Le Pistolero hocha la tête.
— Largement. Et maintenant, il n’est plus… le dernier des Douze Gardiens, pour autant qu’on le sache.
— Ouais, et personnellement, je n’en ai rien à foutre, répliqua Eddie, et Susannah éclata de rire.
— Est-ce que tu es à l’aise ? lui demanda Roland.
— Non. J’ai déjà mal au cul, mais continuez. Tâche simplement de ne pas me faire tomber.
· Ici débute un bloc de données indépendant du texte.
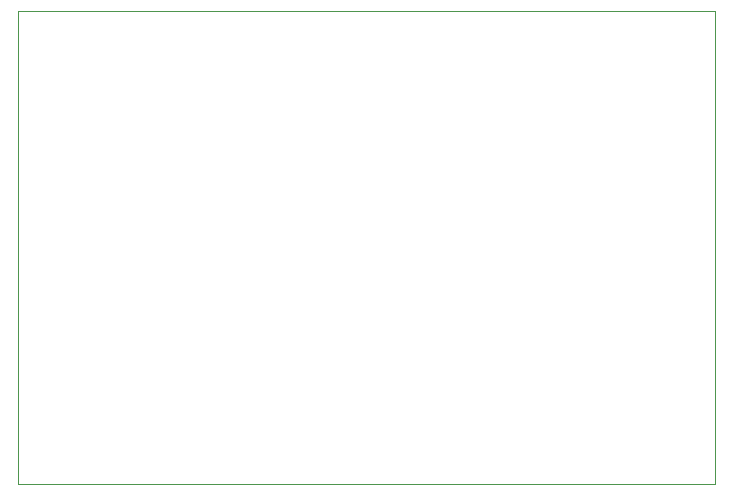
<source format=gbr>
%TF.GenerationSoftware,KiCad,Pcbnew,9.0.2*%
%TF.CreationDate,2025-11-05T15:04:59+13:00*%
%TF.ProjectId,Rob_Dev_Board,526f625f-4465-4765-9f42-6f6172642e6b,rev?*%
%TF.SameCoordinates,Original*%
%TF.FileFunction,Profile,NP*%
%FSLAX46Y46*%
G04 Gerber Fmt 4.6, Leading zero omitted, Abs format (unit mm)*
G04 Created by KiCad (PCBNEW 9.0.2) date 2025-11-05 15:04:59*
%MOMM*%
%LPD*%
G01*
G04 APERTURE LIST*
%TA.AperFunction,Profile*%
%ADD10C,0.050000*%
%TD*%
G04 APERTURE END LIST*
D10*
X64000000Y-60500000D02*
X123000000Y-60500000D01*
X123000000Y-100500000D01*
X64000000Y-100500000D01*
X64000000Y-60500000D01*
M02*

</source>
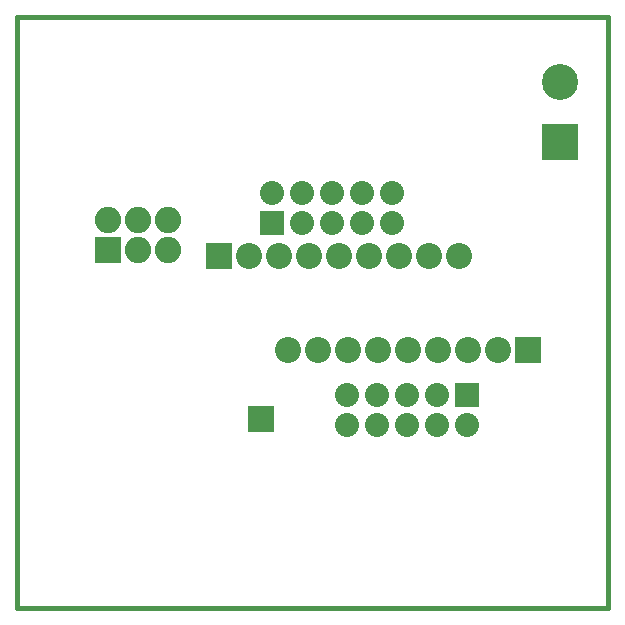
<source format=gbs>
G04 #@! TF.FileFunction,Soldermask,Bot*
%FSLAX46Y46*%
G04 Gerber Fmt 4.6, Leading zero omitted, Abs format (unit mm)*
G04 Created by KiCad (PCBNEW 4.0.5-e0-6337~49~ubuntu16.04.1) date Tue Jan 17 08:51:43 2017*
%MOMM*%
%LPD*%
G01*
G04 APERTURE LIST*
%ADD10C,0.150000*%
%ADD11C,0.381000*%
%ADD12R,2.032000X2.032000*%
%ADD13C,2.032000*%
%ADD14R,2.235200X2.235200*%
%ADD15O,2.235200X2.235200*%
%ADD16R,3.048000X3.048000*%
%ADD17C,3.048000*%
%ADD18R,2.208000X2.208000*%
%ADD19O,2.208000X2.208000*%
G04 APERTURE END LIST*
D10*
D11*
X134000000Y-48000000D02*
X134000000Y-98000000D01*
X184000000Y-48000000D02*
X134000000Y-48000000D01*
X184000000Y-98000000D02*
X184000000Y-48000000D01*
X134000000Y-98000000D02*
X184000000Y-98000000D01*
D12*
X155575000Y-65405000D03*
D13*
X155575000Y-62865000D03*
X158115000Y-65405000D03*
X158115000Y-62865000D03*
X160655000Y-65405000D03*
X160655000Y-62865000D03*
X163195000Y-65405000D03*
X163195000Y-62865000D03*
X165735000Y-65405000D03*
X165735000Y-62865000D03*
D12*
X172085000Y-80010000D03*
D13*
X172085000Y-82550000D03*
X169545000Y-80010000D03*
X169545000Y-82550000D03*
X167005000Y-80010000D03*
X167005000Y-82550000D03*
X164465000Y-80010000D03*
X164465000Y-82550000D03*
X161925000Y-80010000D03*
X161925000Y-82550000D03*
D14*
X141732000Y-67691000D03*
D15*
X141732000Y-65151000D03*
X144272000Y-67691000D03*
X144272000Y-65151000D03*
X146812000Y-67691000D03*
X146812000Y-65151000D03*
D16*
X180000000Y-58540000D03*
D17*
X180000000Y-53460000D03*
D18*
X154686000Y-82042000D03*
X177292000Y-76200000D03*
D19*
X174752000Y-76200000D03*
X172212000Y-76200000D03*
X169672000Y-76200000D03*
X167132000Y-76200000D03*
X164592000Y-76200000D03*
X162052000Y-76200000D03*
X159512000Y-76200000D03*
X156972000Y-76200000D03*
D18*
X151130000Y-68199000D03*
D19*
X153670000Y-68199000D03*
X156210000Y-68199000D03*
X158750000Y-68199000D03*
X161290000Y-68199000D03*
X163830000Y-68199000D03*
X166370000Y-68199000D03*
X168910000Y-68199000D03*
X171450000Y-68199000D03*
M02*

</source>
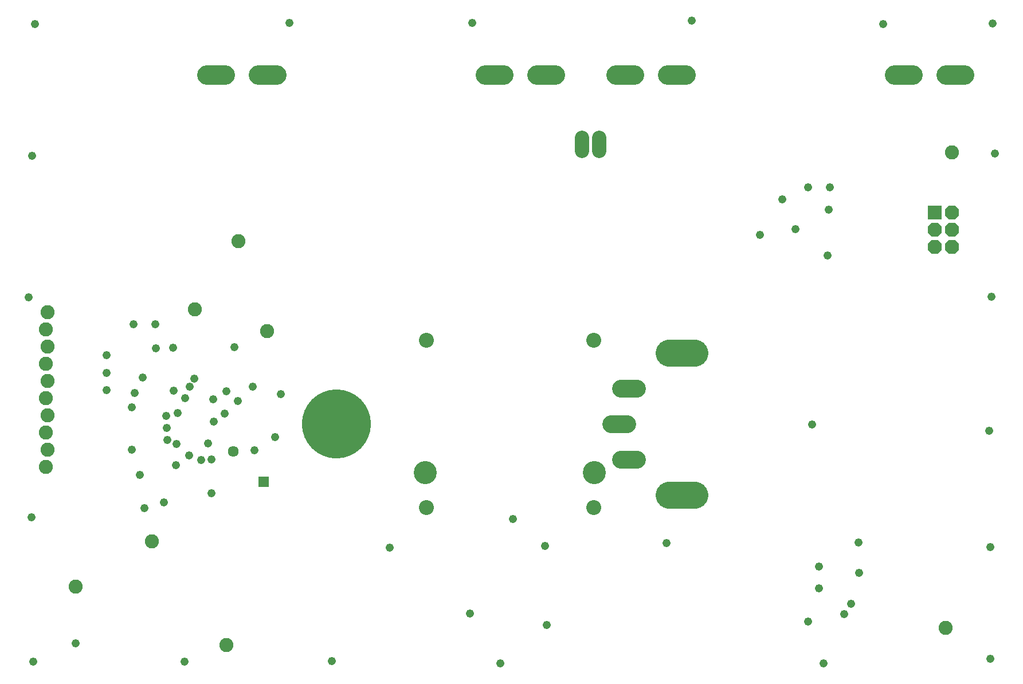
<source format=gbs>
G75*
%MOIN*%
%OFA0B0*%
%FSLAX24Y24*%
%IPPOS*%
%LPD*%
%AMOC8*
5,1,8,0,0,1.08239X$1,22.5*
%
%ADD10C,0.0820*%
%ADD11C,0.4017*%
%ADD12C,0.1025*%
%ADD13C,0.1582*%
%ADD14R,0.0820X0.0820*%
%ADD15OC8,0.0820*%
%ADD16C,0.0820*%
%ADD17C,0.1130*%
%ADD18R,0.0634X0.0634*%
%ADD19C,0.0634*%
%ADD20C,0.0867*%
%ADD21C,0.1340*%
%ADD22C,0.0476*%
D10*
X003790Y005713D03*
X008234Y008367D03*
X002070Y012680D03*
X002170Y013680D03*
X002070Y014680D03*
X002170Y015680D03*
X002070Y016680D03*
X002170Y017680D03*
X002070Y018680D03*
X002170Y019680D03*
X002070Y020680D03*
X002170Y021680D03*
X010734Y021869D03*
X014926Y020589D03*
X013274Y025833D03*
X012546Y002319D03*
X054377Y003309D03*
X054751Y030984D03*
D11*
X018954Y015180D03*
D12*
X034920Y015180D02*
X035865Y015180D01*
X035475Y013113D02*
X036420Y013113D01*
X036420Y017247D02*
X035475Y017247D01*
D13*
X038303Y019314D02*
X039805Y019314D01*
X039805Y011046D02*
X038303Y011046D01*
D14*
X053754Y027480D03*
D15*
X054754Y027480D03*
X054754Y026480D03*
X053754Y026480D03*
X053754Y025480D03*
X054754Y025480D03*
D16*
X034215Y031104D02*
X034215Y031844D01*
X033215Y031844D02*
X033215Y031104D01*
D17*
X031679Y035480D02*
X030629Y035480D01*
X028679Y035480D02*
X027629Y035480D01*
X035229Y035480D02*
X036279Y035480D01*
X038229Y035480D02*
X039279Y035480D01*
X051429Y035480D02*
X052479Y035480D01*
X054429Y035480D02*
X055479Y035480D01*
X015479Y035480D02*
X014429Y035480D01*
X012479Y035480D02*
X011429Y035480D01*
D18*
X014727Y011834D03*
D19*
X012956Y013605D03*
D20*
X024184Y010310D03*
X033924Y010310D03*
X033924Y020050D03*
X024184Y020050D03*
D21*
X024134Y012350D03*
X033974Y012350D03*
D22*
X001322Y001341D03*
X003802Y002424D03*
X010121Y001341D03*
X018684Y001381D03*
X026735Y004156D03*
X028487Y001263D03*
X031184Y003507D03*
X031086Y008074D03*
X029235Y009668D03*
X022050Y007975D03*
X014196Y013664D03*
X015377Y014412D03*
X013231Y016519D03*
X012562Y017089D03*
X011794Y016617D03*
X012463Y015790D03*
X011814Y015337D03*
X011499Y014058D03*
X011676Y013133D03*
X011086Y013093D03*
X010377Y013349D03*
X009609Y012798D03*
X009649Y014038D03*
X009117Y014255D03*
X009097Y014944D03*
X009058Y015652D03*
X009708Y015830D03*
X010160Y016676D03*
X010416Y017365D03*
X010692Y017818D03*
X009491Y017109D03*
X007680Y017897D03*
X007227Y016991D03*
X007050Y016145D03*
X005593Y017149D03*
X005593Y018152D03*
X005593Y019176D03*
X007149Y021007D03*
X008408Y021007D03*
X008448Y019589D03*
X009471Y019629D03*
X013034Y019668D03*
X014097Y017345D03*
X015731Y016932D03*
X011676Y011145D03*
X008920Y010633D03*
X007778Y010278D03*
X007523Y012227D03*
X007070Y013684D03*
X001223Y009747D03*
X001046Y022542D03*
X001263Y030790D03*
X001420Y038448D03*
X016223Y038526D03*
X026873Y038526D03*
X039609Y038664D03*
X050771Y038448D03*
X057129Y038487D03*
X057247Y030908D03*
X047660Y028960D03*
X046400Y028960D03*
X044904Y028251D03*
X045672Y026538D03*
X043605Y026204D03*
X047523Y025003D03*
X047582Y027641D03*
X057070Y022582D03*
X046637Y015141D03*
X049334Y008290D03*
X049353Y006519D03*
X047024Y006905D03*
X047030Y005633D03*
X048881Y004708D03*
X048507Y004117D03*
X046381Y003704D03*
X047306Y001243D03*
X056991Y001538D03*
X056991Y008034D03*
X056912Y014806D03*
X038172Y008251D03*
M02*

</source>
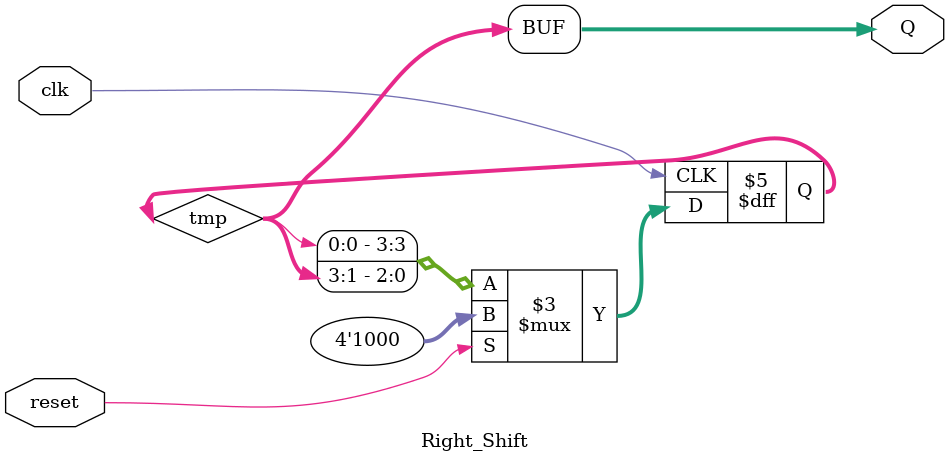
<source format=v>
`timescale 1ns / 1ps

module Right_Shift(
    input clk,
    input reset,
    output [3:0] Q
    );
 reg [3:0] tmp;
 
always @(posedge clk)
begin
if(reset)
tmp<=4'b1000;
else 
tmp<= {tmp[0],tmp[3:1]};           //right shifitng operation
end
assign Q=tmp;
endmodule

</source>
Roland acquiesça et se mit à descendre la pente. Eddie le suivit, poussant le fauteuil inoccupé en essayant de ne pas le cogner trop fort aux rochers qui commençaient à apparaître, tels de gros doigts blancs sortant du sol. À présent que l’ours s’était enfin tu, il trouvait la forêt beaucoup trop calme — il avait presque l’impression d’être un personnage d’un de ces vieux navets se déroulant dans une jungle peuplée de cannibales et de singes gigantesques.
23
La piste laissée par l’ours était facile à repérer mais difficile à remonter. À sept ou huit kilomètres de la clairière, elle les conduisit dans une dépression boueuse qui n’était pas tout à fait un marécage. Lorsque le sol daigna enfin remonter et se raffermir quelque peu, le jean délavé de Roland était trempé jusqu’aux genoux et son souffle était rauque et saccadé. Mais il était en meilleure forme qu’Eddie, qui avait eu du mal à pousser le fauteuil roulant dans l’eau et dans la fange.
— Il est temps de se reposer et de manger un morceau, dit Roland.
— Manger, manger, haleta Eddie.
Il aida Susannah à s’extraire du harnais et l’installa sur un tronc abattu dont l’écorce était sillonnée de profondes griffures. Puis il s’effondra à ses côtés.
— T’as mis plein de boue sur mon fauteuil roulant, fromage blanc, dit Susannah. Je le signalerai dans mon rapport.
Il la regarda en arquant un sourcil.
— Dès qu’on tombe sur un lave-auto, je te pousserai moi-même dedans. J’irai même jusqu’à simoniser cette saleté. D’accord ?
Elle sourit.
— Marché conclu, beau brun.
Eddie avait passé autour de sa taille une des outres de Roland. Il la tapa du doigt.
— OK ?
— Oui, dit Roland. Mais ne buvez pas beaucoup ; deux ou trois gorgées pour chacun avant de repartir. Comme ça, nous éviterons les crampes.